La mise en place d'une protection contre les tâches et les salissures facilite considérablement la vie des aidants en limitant les besoins de changement de vêtements, de nettoyage et de repassage avec les difficultés que cela peut présenter.

On peut utiliser des serviettes (grandes), des bavoirs ou des bavettes en tissu, en plastique, en toile cirée. On peut aussi utiliser des tabliers de cuisines ou des blouses qui ont l'avantage de couvrir une grande surface de vêtement voire même d'avoir des manches. Certains vêtements avec une phase visible en tissu ont une doublure imperméable fort utile en cas de renversement de liquide.

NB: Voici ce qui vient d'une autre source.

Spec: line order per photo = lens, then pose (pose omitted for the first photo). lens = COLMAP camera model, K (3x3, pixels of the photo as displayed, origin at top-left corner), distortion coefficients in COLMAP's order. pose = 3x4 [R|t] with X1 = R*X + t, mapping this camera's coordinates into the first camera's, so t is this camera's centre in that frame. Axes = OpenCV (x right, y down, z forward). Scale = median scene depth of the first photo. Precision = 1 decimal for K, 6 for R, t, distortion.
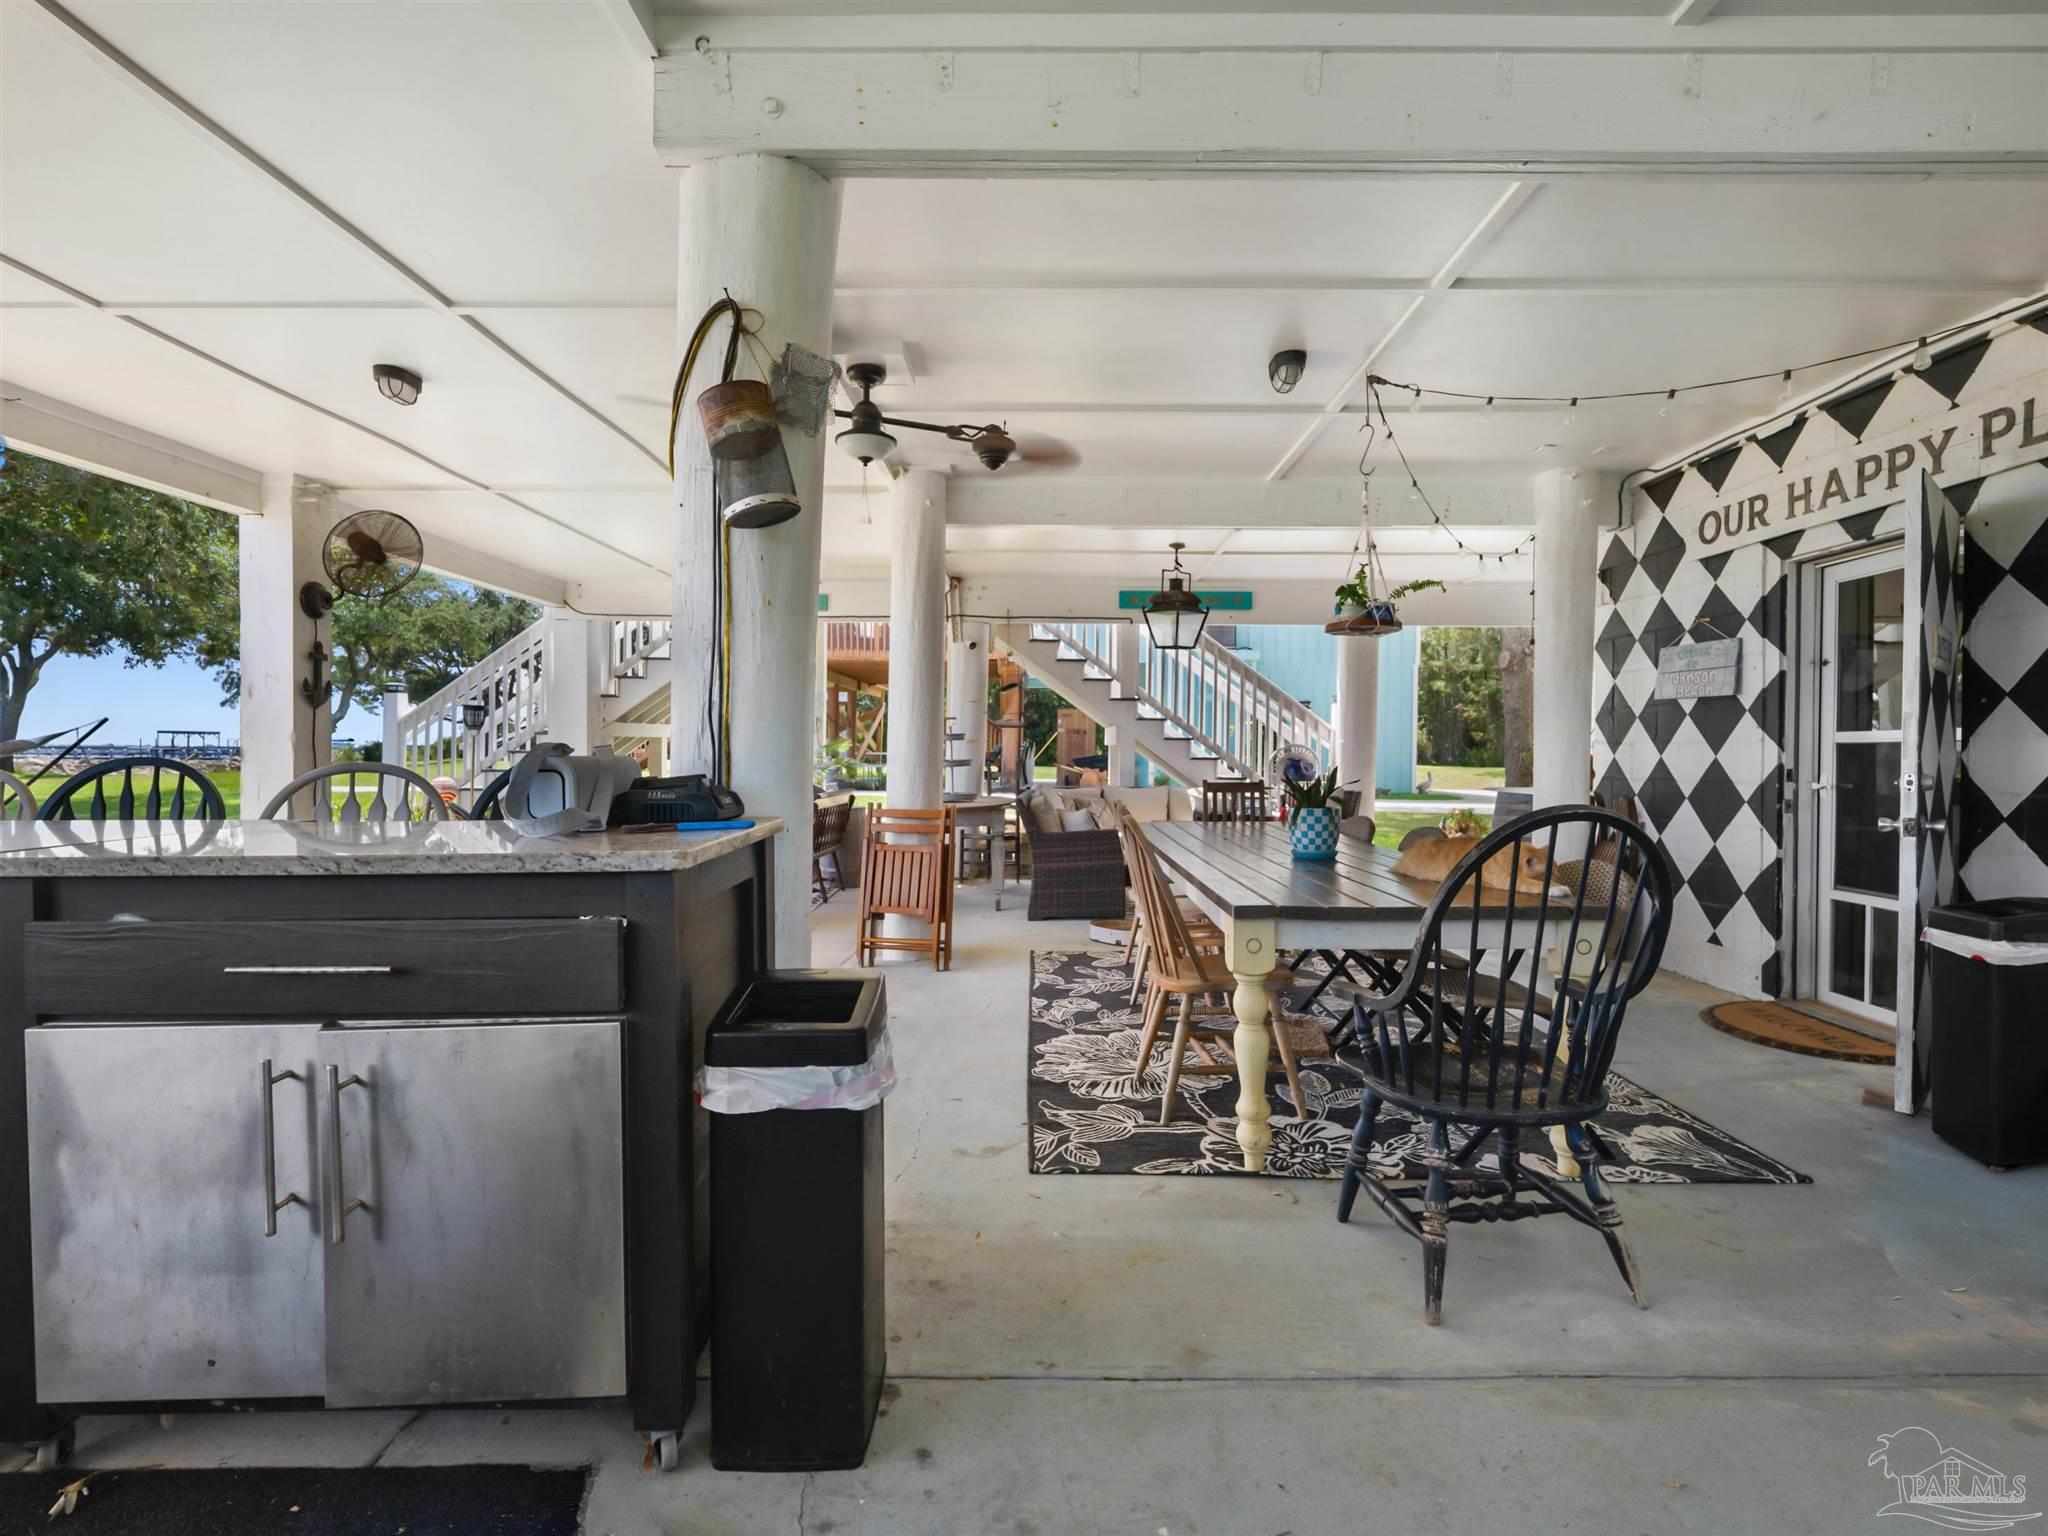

Il s'agit de trouver le meilleur compromis entre l'efficacité de la protection (en fonction de l'état du malade, du stade de sa maladie et de ses habilités) et l'acceptation par le malade du matériel de protection.

Une des clefs du succès en matière d'acceptation par le malade des vêtements de protection est que les aidants, les convives portent eux-mêmes le même type de vêtements de protection : ainsi le malade se sent inclus dans une pratique à laquelle tous participent.

 

 

En conclusion, pour faciliter les repas, il convient d'adapter progressivement les habitudes et les usages pour tenir compte de l'état du malade, introduire de nouveaux ustensiles et couverts au fur et à mesure où ils rendront service, en souplesse, en douceur et en sérénité, avec l'accord au moins tacite du malade (pas d'épreuve de force : il vaut mieux commencer par s'appliquer à soi-même ce que l'on se propose de faire pour le malade, si cela facilite les évolutions), tout en montrant au malade qu'il fait partie de la communauté et qu'il est traité semblablement (mais non identiquement) aux autres personnes qui prennent leur repas en même temps que lui.